Die Eigenheiten belgischer Politik waren bei diesem Ministerrat in aller Deutlichkeit zu bestaunen: Nicht nur gibt es auch hundert Tage nach der Wahl keine neue Regierung auf Bundesebene, die belgische Landwirtschaftsministerin und Ratsvorsitzende Sabine Laruelle ist also nur geschäftsführend im Amt. Sondern ihr waren auch noch ein wallonischer und ein flämischer Amtskollege zur Seite gestellt. Nach einem Treffen der EU-Landwirtschaftsminister am Dienstag (21.09.2010) in der Nähe von Brüssel gaben sich aber alle drei vor der Presse betont einig in Fragen der Landwirtschaftspolitik. Dabei ist die Diskussion über eine grundlegende Reform dieses mit Abstand größten Postens des EU-Budgets in vollem Gange. Vor allem geht es um Einsparungen bei der sogenannten 1. Säule, den rein von der EU finanzierten Subventionen. Laruelle sieht aber auf EU-Ebene wenig Neigung zu radikalen Änderungen. “Jeder hat den Wunsch bekräftigt, dass diese erste Säule nicht renationalisiert wird, dass sie also weiterhin gemeinschaftlich finanziert wird.“ Und sie fügte hinzu, die europäische Landwirtschaft solle zwar wettbewerbsfähig sein, “den Bauern aber auch ein faires Einkommen sichern.“ “Faires Einkommen“ deutet nicht gerade auf das Ziel einer Subventionssenkung hin.

Tiefe Risse in der Union

Deutschlands Landwirtschaftsministerin Ilse Aigner (dpa)
Erwartet einen "heißen Kampf": Deutschlands Landwirtschaftsministerin Ilse AignerBild: picture-alliance/ dpa

Doch die Worte täuschen über tiefe Risse in der EU hinweg. Einmal drängen manche Länder wie Großbritannien oder Schweden eben doch darauf, die Landwirtschaftssubventionen insgesamt radikal zu kürzen. Es gibt aber auch einen Streit zwischen West und Ost, zwischen alten und neuen EU-Mitgliedern. Im Moment bekommen zum Beispiel polnische Bauern weniger EU-Subventionen als französische oder deutsche pro Fläche. Daher verlangen die östlichen Länder einen Pauschalbetrag pro Fläche. Frankreich und Deutschland haben dagegen in einem gemeinsamen Positionspapier gefordert, am bisherigen System festzuhalten. Laruelle spielte das Papier in der Pressekonferenz herunter. “Natürlich kann jeder Mitgliedsstaat allein oder zu zweit, zu fünft oder zu zehnt mit anderen Positionspapiere erstellen. Nun sind Frankreich und Deutschland – ich will Herrn Sarkozy nicht noch einmal damit belästigen – sicher grosse Länder, aber es gibt noch 25 andere.“ Das war auch eine Anspielung auf französische Äußerungen im Streit um die Roma-Abschiebungen, ein „großes Land“ wie Frankreich müsse sich von der Kommission nicht vorführen lassen.

------------------------------------------------

_AUFGABENSTELLUNG:_
Beantworten Sie zum Artikel über das Treffen der EU-Landwirtschaftsminister:
(a) An welchem Tag fand das Treffen statt?
(b) Welche Länder nennt der Artikel als Beispiele für Staaten, die auf eine radikale Kürzung der Landwirtschaftssubventionen drängen?
(c) Was verlangen die östlichen Länder?
Die Datensätze spielen hierfür keine Rolle.

------------------------------------------------

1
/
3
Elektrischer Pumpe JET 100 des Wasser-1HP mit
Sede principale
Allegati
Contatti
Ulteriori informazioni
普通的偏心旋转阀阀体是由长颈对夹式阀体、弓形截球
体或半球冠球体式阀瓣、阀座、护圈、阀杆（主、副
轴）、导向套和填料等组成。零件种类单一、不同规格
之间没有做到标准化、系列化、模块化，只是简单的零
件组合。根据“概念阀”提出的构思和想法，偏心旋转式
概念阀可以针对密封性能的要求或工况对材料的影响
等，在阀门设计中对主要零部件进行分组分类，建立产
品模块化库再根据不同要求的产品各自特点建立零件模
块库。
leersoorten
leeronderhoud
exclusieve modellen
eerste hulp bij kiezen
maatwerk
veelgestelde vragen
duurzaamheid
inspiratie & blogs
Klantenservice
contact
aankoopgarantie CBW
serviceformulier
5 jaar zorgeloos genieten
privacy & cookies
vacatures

------------------------------------------------

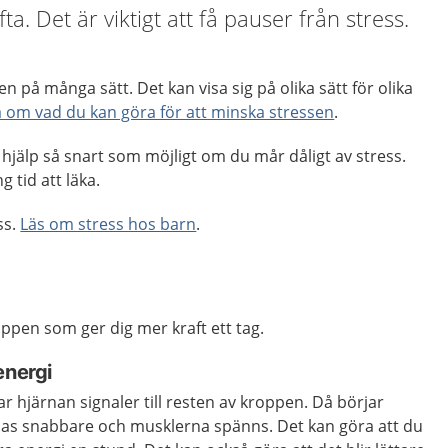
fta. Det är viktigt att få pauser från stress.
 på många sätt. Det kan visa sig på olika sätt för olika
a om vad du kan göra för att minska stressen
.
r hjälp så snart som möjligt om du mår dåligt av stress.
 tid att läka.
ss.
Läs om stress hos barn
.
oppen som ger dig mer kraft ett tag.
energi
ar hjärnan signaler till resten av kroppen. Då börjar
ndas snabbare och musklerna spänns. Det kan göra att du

------------------------------------------------

_LÖSUNG DER AUFGABE:_
(a) Am Dienstag, dem 21.09.2010.
(b) Großbritannien und Schweden.
(c) Einen Pauschalbetrag pro Fläche.